O sol oferecia-se por inteiro naquela manhã de domingo. No quintal, a grama verdinha sentia-se ofendida com a presença da sujeira deixada pelos dois cachorros da casa – Ressaca e Beiçola. Os dois, nesse momento, manhosamente se esgueiravam atrás de um banco, como que adivinhando o pensamento da grama.
Fui à cozinha, preparei o café, que me pareceu com gosto de ontem. Calcei os tênis, tirei a esquecida bicicleta do quartinho do quintal e saí sem qualquer compromisso, fosse com a bússola ou com o relógio. Vaguei pelo plano piloto, talvez em busca de uma padaria para satisfazer minha necessidade de cafeína.
Em frente a um prédio, três homens discutiam de forma acalorada. Um deles, musculoso, tipo bombadão, apontava com seu indicador de baqueta de surdo para uma plaqueta, e bradava:
– Foram três tiros no coração! Todos no coração!
Um pouco assustado, passei pela padaria sem olhar, e continuei o meu roteiro quase inédito, ainda com o codinome sem-café e sem relógio. Subia pela rua, quando percebi um grupo de cinco pessoas, com ar austero, tentando encobrir o foco da conversa com os corpos. Deu para ouvir o que o rapaz de cabelo à moicano perguntou com ênfase de lutador de MMC:
– E esse primeiro, o que é?
– É carne de sol – respondeu com desdém a moça de piercing no nariz.
– Claro que não é – respondeu um rapaz de bermuda quadriculada. É carne moída ou bife à rolê.
Ninguém concordou. Então, era carne de sol, supus.
– E esse segundo? – virou a página.
– Ah, esse eu tenho certeza. É galinha ao molho pardo.

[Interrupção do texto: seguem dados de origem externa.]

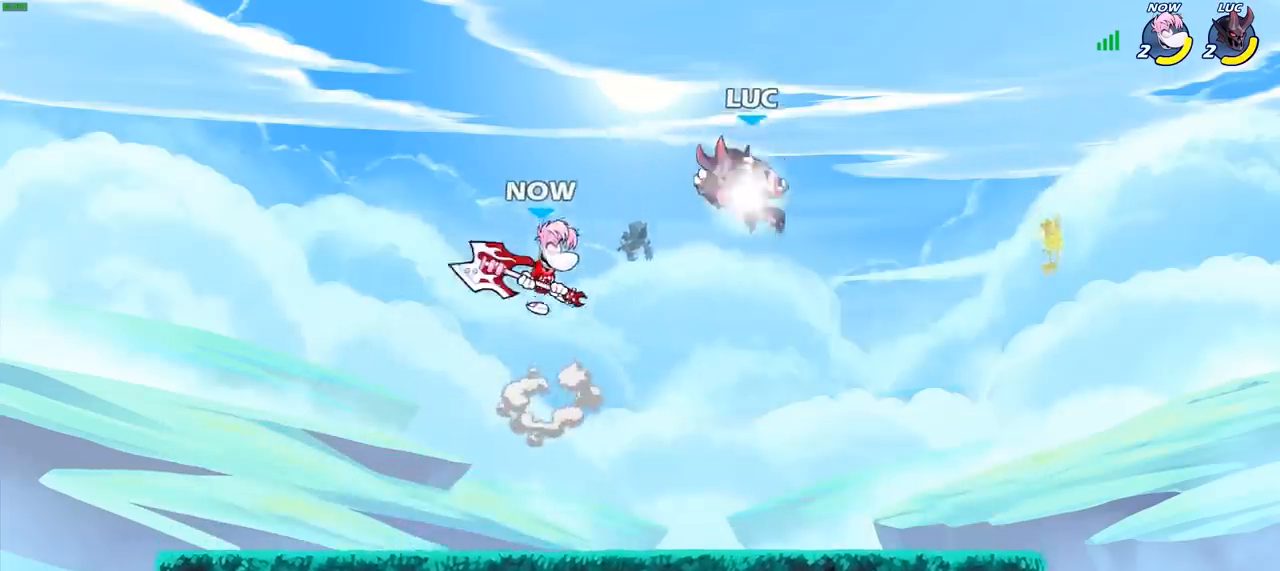
{"buttons": [], "left_stick": "center", "right_stick": "center", "events": [[200, "left_stick", "left"], [233, "CIRCLE", "down"], [267, "R2", "up"], [317, "CIRCLE", "up"], [350, "left_stick", "center"]]}
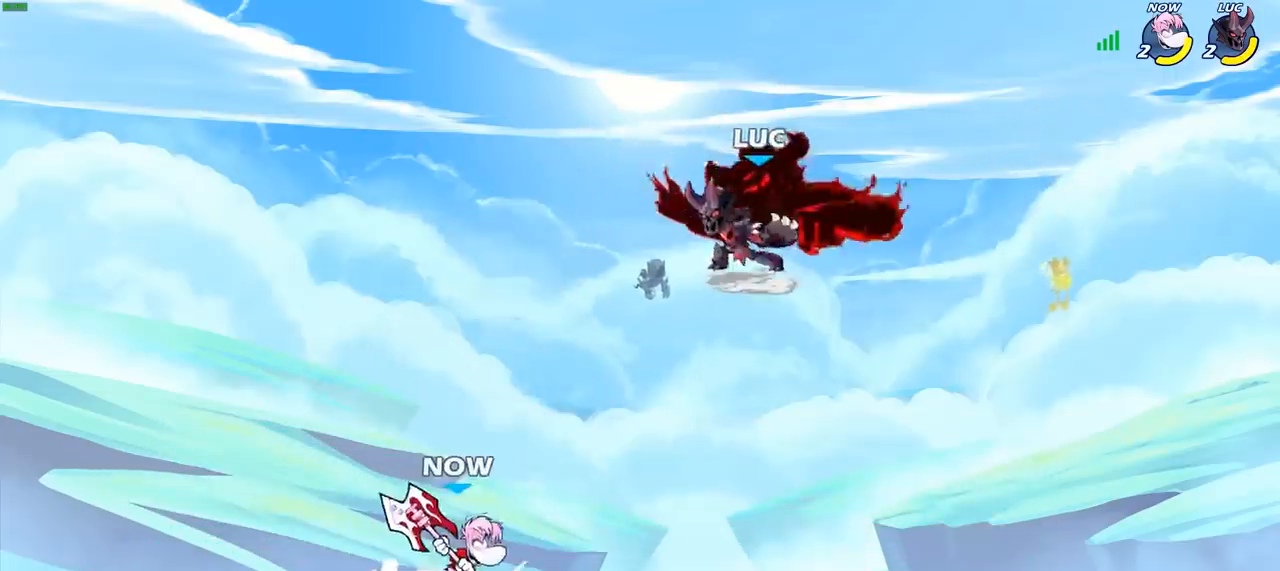
{"buttons": ["CROSS"], "left_stick": "center", "right_stick": "center", "events": [[483, "CROSS", "down"]]}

– Quero ver se vocês acertam o terceiro. E apontava para um papel amassado que trazia na mão.
– É feijoada, mas com feijão branco.
Todos concordaram. Era feijoada, mas com feijão branco, pela expressão do grupo. Tornaram a olhar em volta, para terem a certeza do isolamento.
Seriam aqueles pratos uma senha? O primeiro foi carne de sol; o segundo, galinha ao molho pardo, e o terceiro foi feijoada, porém com feijão branco. Retornei intrigado para casa – esforçando-me para guardar os detalhes da sequência -, ainda como sem-café, mas agora ligado no relógio e na bússola. Era quase meio dia.
Após o banho, e ainda confuso, tentava decifrar as palavras e os fatos observados. Talvez um crime ligado a algum restaurante, imaginei. Três tiros no coração. Referência a alguns pratos da nossa culinária. Pensativo e curioso, liguei para um amigo, delegado de polícia.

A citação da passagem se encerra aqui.